Since there were no past Illinois cases relating to pet visitation rights, the Illinois Appellate Court reviewed a 2013 New York decision, Travis v. Murray.  Courts in different states may use a  “best interests of the child” standard when deciding how to rule on a child custody or visitation issue.  In Travis v. Murray, the New York court decided not to apply a similar “best interests of the dogs” standard when ruling on the issue of pet visitation.  Instead, it applied a “best for all concerned” standard.  While the court reasoned that household pets were more than just mere pieces of personal property, it also reasoned that dogs do not rise to the same level of importance as children.  Finally, the court reasoned that allowing pet visitation rights would increase the likelihood of more litigation between the parties after the divorce.   Thus, the court in Travis v. Murray refused to grant pet visitation rights as part of  divorce.

The Illinois Appellate Court in Enders v. Baker also noted that the Animal Control Act defines a pet owner as “any person having a right of property in an animal, or who keeps or harbors an animal, or who has it in his care, or acts as its custodian.” Here, the court found that the Wife was the “owner” of the dogs because when the Husband moved out of the marital home, he left the dogs with her.  Accordingly, the Wife was the person who “keeps or harbors” the dogs, had them “in her care,” and acted as their regular “custodian.”

Relying upon the reasoning of the New York court in Travis v. Murray,  and the definition of a “dog owner” under Illinois law, the Appellate court in Enders v. Baker concluded that Illinois law does not authorize the court to order pet visitation rights in a divorce.
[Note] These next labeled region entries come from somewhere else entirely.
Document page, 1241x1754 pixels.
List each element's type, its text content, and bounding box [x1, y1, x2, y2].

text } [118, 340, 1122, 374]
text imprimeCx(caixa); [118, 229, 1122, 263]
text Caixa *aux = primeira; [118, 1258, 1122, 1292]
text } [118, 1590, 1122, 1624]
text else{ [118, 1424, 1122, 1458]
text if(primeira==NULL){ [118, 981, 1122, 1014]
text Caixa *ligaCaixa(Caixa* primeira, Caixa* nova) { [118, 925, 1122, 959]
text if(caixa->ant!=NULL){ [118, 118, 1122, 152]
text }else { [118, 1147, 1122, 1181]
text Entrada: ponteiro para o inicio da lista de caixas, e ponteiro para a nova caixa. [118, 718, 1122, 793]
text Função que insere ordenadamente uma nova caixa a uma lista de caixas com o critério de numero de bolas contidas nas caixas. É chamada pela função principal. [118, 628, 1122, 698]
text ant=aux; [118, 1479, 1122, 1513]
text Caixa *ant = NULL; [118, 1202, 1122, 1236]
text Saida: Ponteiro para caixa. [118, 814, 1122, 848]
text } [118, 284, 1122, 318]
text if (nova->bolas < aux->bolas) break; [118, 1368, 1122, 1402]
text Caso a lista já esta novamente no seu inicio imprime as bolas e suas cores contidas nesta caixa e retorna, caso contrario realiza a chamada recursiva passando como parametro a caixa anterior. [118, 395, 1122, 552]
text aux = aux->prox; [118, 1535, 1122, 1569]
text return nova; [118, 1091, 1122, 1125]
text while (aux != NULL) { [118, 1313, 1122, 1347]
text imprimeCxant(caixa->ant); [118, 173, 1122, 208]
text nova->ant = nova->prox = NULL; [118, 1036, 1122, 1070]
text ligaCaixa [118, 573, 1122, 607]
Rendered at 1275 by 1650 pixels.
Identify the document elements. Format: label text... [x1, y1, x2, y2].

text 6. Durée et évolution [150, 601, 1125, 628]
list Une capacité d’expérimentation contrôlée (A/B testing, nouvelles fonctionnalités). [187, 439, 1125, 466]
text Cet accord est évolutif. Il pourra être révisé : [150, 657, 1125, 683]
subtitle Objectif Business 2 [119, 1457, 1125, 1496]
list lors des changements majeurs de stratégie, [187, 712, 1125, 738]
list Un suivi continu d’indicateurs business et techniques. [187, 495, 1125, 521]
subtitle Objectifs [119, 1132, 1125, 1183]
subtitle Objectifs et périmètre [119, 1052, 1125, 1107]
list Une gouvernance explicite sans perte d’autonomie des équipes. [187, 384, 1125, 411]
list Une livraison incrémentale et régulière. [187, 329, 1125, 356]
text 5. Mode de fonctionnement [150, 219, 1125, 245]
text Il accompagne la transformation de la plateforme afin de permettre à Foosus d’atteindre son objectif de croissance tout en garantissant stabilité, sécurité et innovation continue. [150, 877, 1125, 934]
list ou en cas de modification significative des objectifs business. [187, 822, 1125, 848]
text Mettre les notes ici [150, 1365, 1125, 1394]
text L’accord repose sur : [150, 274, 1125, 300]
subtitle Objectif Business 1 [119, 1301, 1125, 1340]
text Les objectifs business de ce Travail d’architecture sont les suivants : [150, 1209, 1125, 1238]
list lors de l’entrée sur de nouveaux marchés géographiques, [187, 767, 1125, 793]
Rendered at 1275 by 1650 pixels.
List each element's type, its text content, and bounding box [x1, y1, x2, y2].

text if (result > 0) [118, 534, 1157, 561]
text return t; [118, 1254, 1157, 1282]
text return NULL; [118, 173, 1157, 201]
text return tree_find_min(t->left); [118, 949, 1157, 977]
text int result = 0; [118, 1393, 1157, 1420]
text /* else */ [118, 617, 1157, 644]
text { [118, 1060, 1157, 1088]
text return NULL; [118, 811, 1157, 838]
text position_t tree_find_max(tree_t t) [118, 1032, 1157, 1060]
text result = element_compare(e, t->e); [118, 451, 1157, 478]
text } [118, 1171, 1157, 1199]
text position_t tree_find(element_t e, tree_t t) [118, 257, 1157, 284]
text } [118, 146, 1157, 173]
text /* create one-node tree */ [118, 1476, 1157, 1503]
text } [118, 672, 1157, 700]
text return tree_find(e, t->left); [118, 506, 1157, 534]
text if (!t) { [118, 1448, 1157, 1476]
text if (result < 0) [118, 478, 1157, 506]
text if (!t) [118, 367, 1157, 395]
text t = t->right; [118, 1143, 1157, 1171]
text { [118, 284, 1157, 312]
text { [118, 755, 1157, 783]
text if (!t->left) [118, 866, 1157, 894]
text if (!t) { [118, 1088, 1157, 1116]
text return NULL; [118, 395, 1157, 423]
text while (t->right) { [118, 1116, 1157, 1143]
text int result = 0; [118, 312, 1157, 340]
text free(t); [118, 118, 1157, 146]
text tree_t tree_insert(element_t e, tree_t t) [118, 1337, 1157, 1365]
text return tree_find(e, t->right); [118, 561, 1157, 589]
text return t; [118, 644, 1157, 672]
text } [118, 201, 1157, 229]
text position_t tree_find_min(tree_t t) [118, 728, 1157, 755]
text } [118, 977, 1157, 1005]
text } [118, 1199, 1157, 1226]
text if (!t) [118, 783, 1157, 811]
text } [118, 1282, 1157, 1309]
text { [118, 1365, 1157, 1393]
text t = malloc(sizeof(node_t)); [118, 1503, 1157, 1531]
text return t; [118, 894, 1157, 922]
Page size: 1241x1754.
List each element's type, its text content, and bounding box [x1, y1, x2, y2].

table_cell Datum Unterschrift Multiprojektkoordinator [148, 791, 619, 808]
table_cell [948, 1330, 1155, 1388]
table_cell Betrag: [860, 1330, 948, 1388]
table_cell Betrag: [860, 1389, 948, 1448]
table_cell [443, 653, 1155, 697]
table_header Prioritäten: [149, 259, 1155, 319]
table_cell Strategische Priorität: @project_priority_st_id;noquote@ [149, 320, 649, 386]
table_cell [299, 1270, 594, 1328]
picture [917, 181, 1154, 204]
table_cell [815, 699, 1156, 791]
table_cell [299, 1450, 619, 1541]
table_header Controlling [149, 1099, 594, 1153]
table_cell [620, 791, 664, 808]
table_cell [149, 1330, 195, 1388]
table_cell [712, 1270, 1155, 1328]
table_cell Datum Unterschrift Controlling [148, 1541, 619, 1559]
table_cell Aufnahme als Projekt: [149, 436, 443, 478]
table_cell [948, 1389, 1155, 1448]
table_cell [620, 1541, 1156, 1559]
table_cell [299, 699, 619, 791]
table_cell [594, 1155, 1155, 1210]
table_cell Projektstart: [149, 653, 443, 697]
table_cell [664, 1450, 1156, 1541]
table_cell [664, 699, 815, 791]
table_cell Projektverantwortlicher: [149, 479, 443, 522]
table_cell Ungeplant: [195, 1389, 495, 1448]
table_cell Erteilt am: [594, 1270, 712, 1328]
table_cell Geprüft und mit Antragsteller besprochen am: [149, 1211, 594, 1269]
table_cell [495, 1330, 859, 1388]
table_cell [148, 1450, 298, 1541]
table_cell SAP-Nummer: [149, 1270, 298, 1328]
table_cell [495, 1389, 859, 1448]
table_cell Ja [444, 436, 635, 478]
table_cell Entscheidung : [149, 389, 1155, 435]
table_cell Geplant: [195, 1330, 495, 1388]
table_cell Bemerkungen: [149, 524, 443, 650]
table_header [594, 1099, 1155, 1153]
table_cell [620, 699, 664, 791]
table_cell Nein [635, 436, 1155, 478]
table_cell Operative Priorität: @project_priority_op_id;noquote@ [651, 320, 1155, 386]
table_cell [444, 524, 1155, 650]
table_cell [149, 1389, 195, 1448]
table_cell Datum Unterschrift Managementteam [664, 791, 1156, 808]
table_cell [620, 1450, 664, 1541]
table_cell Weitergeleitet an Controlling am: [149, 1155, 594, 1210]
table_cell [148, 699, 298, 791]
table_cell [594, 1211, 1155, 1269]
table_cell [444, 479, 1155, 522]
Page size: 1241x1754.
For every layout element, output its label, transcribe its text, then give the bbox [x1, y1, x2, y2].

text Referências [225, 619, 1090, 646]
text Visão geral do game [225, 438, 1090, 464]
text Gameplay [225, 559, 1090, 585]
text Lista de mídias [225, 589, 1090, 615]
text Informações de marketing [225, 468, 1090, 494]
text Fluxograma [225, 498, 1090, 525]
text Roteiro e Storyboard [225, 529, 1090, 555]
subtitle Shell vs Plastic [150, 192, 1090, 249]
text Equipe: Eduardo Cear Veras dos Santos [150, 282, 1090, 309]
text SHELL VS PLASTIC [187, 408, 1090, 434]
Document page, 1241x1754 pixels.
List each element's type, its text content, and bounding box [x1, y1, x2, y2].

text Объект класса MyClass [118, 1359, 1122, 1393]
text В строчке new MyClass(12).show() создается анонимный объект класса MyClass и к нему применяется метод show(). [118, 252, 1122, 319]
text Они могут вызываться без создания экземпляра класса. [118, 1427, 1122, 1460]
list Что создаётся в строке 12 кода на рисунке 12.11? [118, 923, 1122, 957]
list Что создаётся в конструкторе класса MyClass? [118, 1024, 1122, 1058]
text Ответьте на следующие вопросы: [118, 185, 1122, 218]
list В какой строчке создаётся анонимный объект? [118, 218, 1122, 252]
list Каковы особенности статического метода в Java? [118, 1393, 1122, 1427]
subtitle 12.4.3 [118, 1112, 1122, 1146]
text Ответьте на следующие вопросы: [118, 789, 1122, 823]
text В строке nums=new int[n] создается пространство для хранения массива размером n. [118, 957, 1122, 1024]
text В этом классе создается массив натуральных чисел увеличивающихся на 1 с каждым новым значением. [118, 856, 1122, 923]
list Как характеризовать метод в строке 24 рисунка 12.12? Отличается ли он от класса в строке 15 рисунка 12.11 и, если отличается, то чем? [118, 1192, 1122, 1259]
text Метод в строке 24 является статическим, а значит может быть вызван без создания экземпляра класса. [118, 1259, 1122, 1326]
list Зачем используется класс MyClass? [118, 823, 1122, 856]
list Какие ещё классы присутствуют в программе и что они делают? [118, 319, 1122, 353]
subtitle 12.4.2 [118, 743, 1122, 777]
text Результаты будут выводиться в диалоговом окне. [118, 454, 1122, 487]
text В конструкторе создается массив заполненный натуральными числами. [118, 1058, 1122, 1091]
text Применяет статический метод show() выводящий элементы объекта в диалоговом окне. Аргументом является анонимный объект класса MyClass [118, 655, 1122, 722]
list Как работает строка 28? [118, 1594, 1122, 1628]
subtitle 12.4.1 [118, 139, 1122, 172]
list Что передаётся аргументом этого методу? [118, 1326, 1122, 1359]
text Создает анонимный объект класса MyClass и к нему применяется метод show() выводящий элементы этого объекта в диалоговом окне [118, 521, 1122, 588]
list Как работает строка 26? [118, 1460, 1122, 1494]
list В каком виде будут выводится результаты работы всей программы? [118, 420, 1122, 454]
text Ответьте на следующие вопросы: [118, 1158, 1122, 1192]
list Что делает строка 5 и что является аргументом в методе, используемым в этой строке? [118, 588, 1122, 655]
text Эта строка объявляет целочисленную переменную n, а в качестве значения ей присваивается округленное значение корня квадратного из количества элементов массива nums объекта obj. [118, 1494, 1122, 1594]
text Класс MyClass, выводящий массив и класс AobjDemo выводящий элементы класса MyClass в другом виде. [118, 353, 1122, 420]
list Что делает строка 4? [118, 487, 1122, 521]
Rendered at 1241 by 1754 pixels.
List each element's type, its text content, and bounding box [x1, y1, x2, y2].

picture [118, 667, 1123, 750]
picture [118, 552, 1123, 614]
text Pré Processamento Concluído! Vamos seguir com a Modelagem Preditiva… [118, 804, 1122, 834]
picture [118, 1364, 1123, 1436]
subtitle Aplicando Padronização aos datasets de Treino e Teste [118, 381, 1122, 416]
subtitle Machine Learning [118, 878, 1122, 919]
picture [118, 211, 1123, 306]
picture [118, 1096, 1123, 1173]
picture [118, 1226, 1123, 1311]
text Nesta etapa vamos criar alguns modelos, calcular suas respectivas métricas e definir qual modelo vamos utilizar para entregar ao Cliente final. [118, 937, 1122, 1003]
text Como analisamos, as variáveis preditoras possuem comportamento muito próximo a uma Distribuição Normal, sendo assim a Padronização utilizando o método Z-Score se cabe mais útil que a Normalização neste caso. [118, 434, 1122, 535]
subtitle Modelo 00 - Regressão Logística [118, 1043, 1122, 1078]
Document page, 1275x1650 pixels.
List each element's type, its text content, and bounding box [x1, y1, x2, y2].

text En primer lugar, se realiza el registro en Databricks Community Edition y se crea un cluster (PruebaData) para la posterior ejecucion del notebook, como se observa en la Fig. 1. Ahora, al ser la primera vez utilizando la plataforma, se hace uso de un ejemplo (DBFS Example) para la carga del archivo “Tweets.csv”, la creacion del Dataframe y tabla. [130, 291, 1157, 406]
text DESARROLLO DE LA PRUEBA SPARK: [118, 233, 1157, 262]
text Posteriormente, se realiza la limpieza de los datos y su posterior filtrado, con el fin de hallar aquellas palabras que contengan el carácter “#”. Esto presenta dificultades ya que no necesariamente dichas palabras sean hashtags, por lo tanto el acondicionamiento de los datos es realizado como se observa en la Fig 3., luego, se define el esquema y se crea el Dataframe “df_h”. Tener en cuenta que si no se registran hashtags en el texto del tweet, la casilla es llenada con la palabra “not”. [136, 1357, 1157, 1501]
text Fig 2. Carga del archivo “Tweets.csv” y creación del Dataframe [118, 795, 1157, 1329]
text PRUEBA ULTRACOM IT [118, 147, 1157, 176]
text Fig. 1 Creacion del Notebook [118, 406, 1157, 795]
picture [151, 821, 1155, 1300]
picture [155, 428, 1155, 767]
Although this was the first Illinois case where the issue of pet visitation was ruled upon, there is no doubt that there will be more cases where such issues will be litigated.  For now, however, it is clear that Illinois courts have no authority to enter an order requiring that one of the parties’ have visitation rights with pets.

 

 

 

The information on this site is not legal advice.  Retain an attorney licensed in the state which has jurisdiction over your matter before taking any action which affects your legal issues, legal marital status or custody arrangements, and follow the advice of your retained lawyer.